Tuesday, May 8, 2012

Part Twenty-Four, Chapter Two - Flip the Wiggo

This is quite the technical chapter, which means I get to condense the hell out of it.

Gris calls up a technician named Flip of the planet Wiggo, and before we start snickering we should remember that this was written thirty years ago.  This Flip fella has amazing hair that stands up "in two spirals, like twin antennae."  And believe it or not I think this could lead to a plot hole.

Though Flip is summoned to fix a broken alarm, Gris explains the real situation as best he can, which takes Flip three paragraphs to wrap his head around.  He wants a way for those hypno-helmets to work on some people but not others, or more specifically for a certain someone to disable a helmet while wearing it.  Though Gris' first plan was for him to install some sort of kill-switch he could flip by wiggling his ears, Flip has a better idea  There are devices called "mutual proximity breaker-switch[es]" used to keep spaceships from colliding - when the sensors get too close they trigger the ships' engines to send them in different directions.  And luckily the little doodads are made from "mini-micro circuitry components" courtesy of Yippee-Zip Manufacturing Company, so they're easy to hide.

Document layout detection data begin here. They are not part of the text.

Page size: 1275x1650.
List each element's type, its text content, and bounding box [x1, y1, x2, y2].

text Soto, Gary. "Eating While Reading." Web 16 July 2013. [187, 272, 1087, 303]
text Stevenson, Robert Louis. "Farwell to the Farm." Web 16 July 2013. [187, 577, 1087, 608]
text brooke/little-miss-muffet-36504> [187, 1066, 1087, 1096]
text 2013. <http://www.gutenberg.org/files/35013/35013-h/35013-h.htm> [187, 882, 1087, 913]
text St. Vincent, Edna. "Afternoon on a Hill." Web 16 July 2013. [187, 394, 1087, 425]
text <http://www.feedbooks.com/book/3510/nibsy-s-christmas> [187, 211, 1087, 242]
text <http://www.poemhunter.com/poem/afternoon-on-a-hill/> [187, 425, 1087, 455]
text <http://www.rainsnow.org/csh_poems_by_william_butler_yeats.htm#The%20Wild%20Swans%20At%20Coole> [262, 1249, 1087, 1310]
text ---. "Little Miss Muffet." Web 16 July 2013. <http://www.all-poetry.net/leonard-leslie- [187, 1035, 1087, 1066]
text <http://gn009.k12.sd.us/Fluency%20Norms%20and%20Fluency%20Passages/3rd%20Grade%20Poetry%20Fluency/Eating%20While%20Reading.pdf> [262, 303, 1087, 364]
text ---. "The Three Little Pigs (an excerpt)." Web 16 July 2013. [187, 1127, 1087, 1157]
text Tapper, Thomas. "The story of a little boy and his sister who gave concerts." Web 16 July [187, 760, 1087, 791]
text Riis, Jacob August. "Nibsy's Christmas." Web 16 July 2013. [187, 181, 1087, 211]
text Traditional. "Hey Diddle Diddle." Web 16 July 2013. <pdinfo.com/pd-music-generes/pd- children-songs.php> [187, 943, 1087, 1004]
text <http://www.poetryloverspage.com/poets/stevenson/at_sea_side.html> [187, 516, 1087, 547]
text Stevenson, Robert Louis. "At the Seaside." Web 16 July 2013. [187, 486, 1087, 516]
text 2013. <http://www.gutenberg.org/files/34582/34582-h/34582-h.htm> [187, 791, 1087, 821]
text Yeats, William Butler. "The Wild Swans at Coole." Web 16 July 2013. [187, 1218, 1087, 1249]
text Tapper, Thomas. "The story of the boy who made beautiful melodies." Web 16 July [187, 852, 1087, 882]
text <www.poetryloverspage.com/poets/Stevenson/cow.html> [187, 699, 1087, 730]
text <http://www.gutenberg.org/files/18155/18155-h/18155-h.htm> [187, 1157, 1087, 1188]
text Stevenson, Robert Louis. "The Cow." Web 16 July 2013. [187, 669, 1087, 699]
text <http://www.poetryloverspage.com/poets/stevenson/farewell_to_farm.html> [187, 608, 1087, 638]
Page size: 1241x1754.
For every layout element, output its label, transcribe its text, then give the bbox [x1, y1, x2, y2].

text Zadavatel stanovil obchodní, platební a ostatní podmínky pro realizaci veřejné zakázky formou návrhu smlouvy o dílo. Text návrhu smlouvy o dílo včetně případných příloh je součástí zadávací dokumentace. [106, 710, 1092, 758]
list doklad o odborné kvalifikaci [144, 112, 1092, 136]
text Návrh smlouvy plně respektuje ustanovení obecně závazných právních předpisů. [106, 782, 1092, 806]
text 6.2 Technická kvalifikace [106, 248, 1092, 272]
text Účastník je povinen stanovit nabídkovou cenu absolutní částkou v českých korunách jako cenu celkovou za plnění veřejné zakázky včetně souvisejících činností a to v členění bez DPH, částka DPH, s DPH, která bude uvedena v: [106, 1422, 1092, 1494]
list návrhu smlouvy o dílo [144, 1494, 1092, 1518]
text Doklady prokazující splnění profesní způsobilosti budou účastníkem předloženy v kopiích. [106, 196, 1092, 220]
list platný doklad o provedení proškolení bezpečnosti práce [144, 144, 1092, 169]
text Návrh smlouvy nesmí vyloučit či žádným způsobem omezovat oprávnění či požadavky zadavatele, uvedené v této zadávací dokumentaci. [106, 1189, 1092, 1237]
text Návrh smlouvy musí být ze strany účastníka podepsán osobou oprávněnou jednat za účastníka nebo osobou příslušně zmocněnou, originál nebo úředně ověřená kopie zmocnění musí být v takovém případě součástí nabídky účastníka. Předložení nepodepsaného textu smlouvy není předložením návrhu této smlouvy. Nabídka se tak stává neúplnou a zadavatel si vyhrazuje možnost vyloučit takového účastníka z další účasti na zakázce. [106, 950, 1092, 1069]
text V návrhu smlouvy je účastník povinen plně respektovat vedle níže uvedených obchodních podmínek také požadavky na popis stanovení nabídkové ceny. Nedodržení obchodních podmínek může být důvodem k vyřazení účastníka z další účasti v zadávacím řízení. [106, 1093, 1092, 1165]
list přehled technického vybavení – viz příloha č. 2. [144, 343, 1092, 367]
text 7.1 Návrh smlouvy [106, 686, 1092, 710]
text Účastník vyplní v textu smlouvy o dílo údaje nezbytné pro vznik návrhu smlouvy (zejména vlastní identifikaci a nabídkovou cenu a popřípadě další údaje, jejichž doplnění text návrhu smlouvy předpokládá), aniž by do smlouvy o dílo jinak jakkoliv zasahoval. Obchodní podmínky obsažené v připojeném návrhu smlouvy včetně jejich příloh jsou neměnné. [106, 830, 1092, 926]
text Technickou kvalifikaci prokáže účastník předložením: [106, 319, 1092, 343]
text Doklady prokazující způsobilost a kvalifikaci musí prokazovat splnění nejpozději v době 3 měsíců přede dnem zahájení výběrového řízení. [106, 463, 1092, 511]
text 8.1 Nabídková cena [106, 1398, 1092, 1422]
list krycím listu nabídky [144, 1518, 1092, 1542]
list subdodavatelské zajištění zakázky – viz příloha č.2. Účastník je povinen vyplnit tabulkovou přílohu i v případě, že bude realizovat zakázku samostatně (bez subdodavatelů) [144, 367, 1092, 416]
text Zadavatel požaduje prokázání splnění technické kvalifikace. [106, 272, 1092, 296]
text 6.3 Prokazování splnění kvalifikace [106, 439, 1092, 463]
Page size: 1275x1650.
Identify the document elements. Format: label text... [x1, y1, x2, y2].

Gris has Flip get to work, rigging all those hypno-helmets with one kind of device, so if Gris has the other hidden in his hair or something the helmets will appear to be working, but won't.  And Gris, showing unusual restraint, quietly fixes a hypno-strip for Flip.  When the technician is finished Gris decides to "test" his work but doesn't add the neutralizing circuits to Flip's head, so he gets hypnotized into thinking he was working on a faulty alarm system the entire time.

But what about his hair?  Won't Flip notice that his glorious hair-antennae are crushed?  Almost as though he was wearing some heavy headgear?  But why wouldn't he have a memory of such a thing, unless... he was hypnotized! 

This is probably an example of how a frivolous, thoughtless detail can cause unforeseen plot problems.  Gris certainly doesn't have any difficulty getting the hat on Flip's head and doesn't mention what doing so does to his hair-antennae, so Hubbard likely just forgot what he wrote two pages ago.  But if later Flip does start acting suspicious towards Gris, I'll be genuinely impressed.

Anyway, the chapter ends with Gris basking in his cleverness and how soon he'll be unstoppable, so of course his plans are doomed to failure.  After all, Soltan Gris isn't just a villain, he's a Hubbard Villain, that potent combination of arrogance and breathtaking stupidity that renders the hero's victory inevitable before the end of Act One.  More to the point, he's working with a technician who, though familiar with those "mutual proximity breaker-switches," has forgotten one crucial aspect of how they operate.